I have a long list of other sex ed podcasts who would all say that I’ve been nothing but supportive of them.  I’m not a bragger by any means, but I’m certain that if you reached out to other sex podcasts like American Sex, Fetish World, The Dildorks, The Bed Post, A Hairy Prone Companion, Queers Next Door, Disability After Dark, The Candy Kinkdom, or any other that’s personally interacted with me, they would say that I’ve been nothing but supportive of their shows and of them personally.  I don’t look at podcasting as a competition at all; I love and support so many other shows and every week recommend other shows to listen to on Off the Cuffs. I know we’re not everyone’s cup of tea, so I always want to point folks looking for answers in directions that may help them, even if that’s turning them on to a “competitor’s” podcast.
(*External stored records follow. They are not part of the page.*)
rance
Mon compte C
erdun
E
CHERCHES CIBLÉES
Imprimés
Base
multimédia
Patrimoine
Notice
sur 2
A long time ago, I had the pleasure of interviewing a journalist that had been targeted for online bullying due to a story he was working on at the time.  I knew he had some experience here and so I sent him a 33-page document, outlining all of my evidence and asked, “Do I seem like a crazy person?” He assured me that I did not and told me that I should make it all a bit more cohesive and send it to a lawyer. 
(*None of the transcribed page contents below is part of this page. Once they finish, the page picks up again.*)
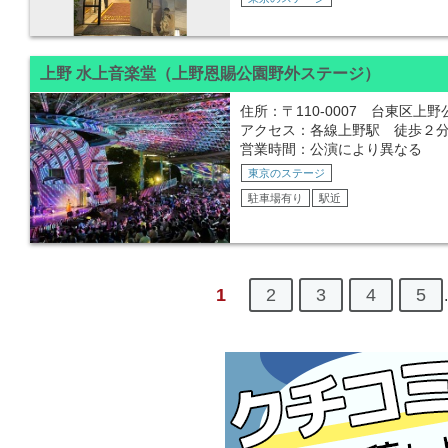
上野 水上音楽堂（上野恩賜公園野外ステージ）
住所：〒110-0007 台東区上野
アクセス：各線上野駅 徒歩２分
営業時間：公演により異なる
東京のステージ
駐車場有り
駅近
1
2
3
4
5
.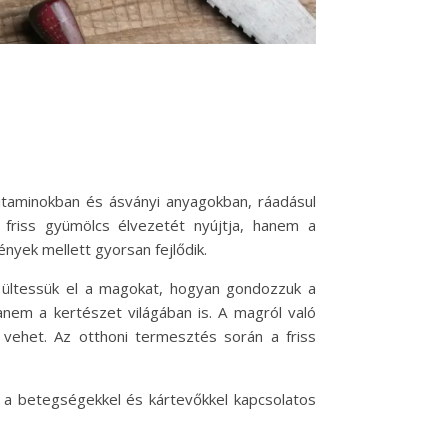
itaminokban és ásványi anyagokban, ráadásul
 friss gyümölcs élvezetét nyújtja, hanem a
nyek mellett gyorsan fejlődik.
n ültessük el a magokat, hogyan gondozzuk a
hanem a kertészet világában is. A magról való
vehet. Az otthoni termesztés során a friss
t a betegségekkel és kártevőkkel kapcsolatos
I took his advice and have spoken to a lawyer, who presented several options for what we can do moving forward; I’m not going to get into specifics at this time, because I’m not one hundred percent sure which option is best for us.  I’m not looking to file a lawsuit, as I don’t really want anything from Redacted Name other than for him to leave us alone. But at this point, I would like to officially warn the public about him, as he’s shown patterns of bullying, lack of consent knowledge, cyber stalking, catfishing, and desperate attempts for recognition through the hard work of others.  I believe him to be a danger to the kink community and a danger to society as well.

In the midst of deciding what to do, our lawyer suggested we make a public post about this and the timeline of events.  I’m still being presented with more evidence nearly every day from other sponsors that Redacted Name is sending these emails with threats of boycotting them if they continue working with us, though they are now they are coming from another fake and anonymous email address (blaureux@hotmail.com), presumably as some attempt to “prove” there’s more than one person behind this all.  One such e-mail is presented below (once more, the podcast name is incorrect in the exact same way):

After weeks of stressing out about this but not having any solid proof, I’m very happy to say we were finally able to directly connect one of these email addresses to several online accounts that directly point to Redacted Name.  There is now photographic evidence that our stalker and Redacted Name are, in fact, one and the same, that this entire post is about a single person. While I am not comfortable sharing Redacted Name’s information in a public forum, I will be sending an unredacted copy of this blog post, along with all of the evidence not posted here with absolute proof, to every sex toy company, sponsor, sex ed podcast, blogger, colleague, and even our close sex worker friends to warn them about this abusive behavior. 

This type of behavior can not be tolerated, not only for what Redacted Name has done to us, but to what he might potentially do to you all and to the kink community as a whole.  My hope is that he quietly shuts his site down and goes away, because if we keep being harassed, the one thing I do know is that he will be hearing from our lawyer, this will most likely all go public, and he will end up outing himself.  I know there is not a shred of actual evidence he can come up with that backs up any of his claims, and I’m hoping that by posting this, he’ll see we are not afraid of the full truth coming out.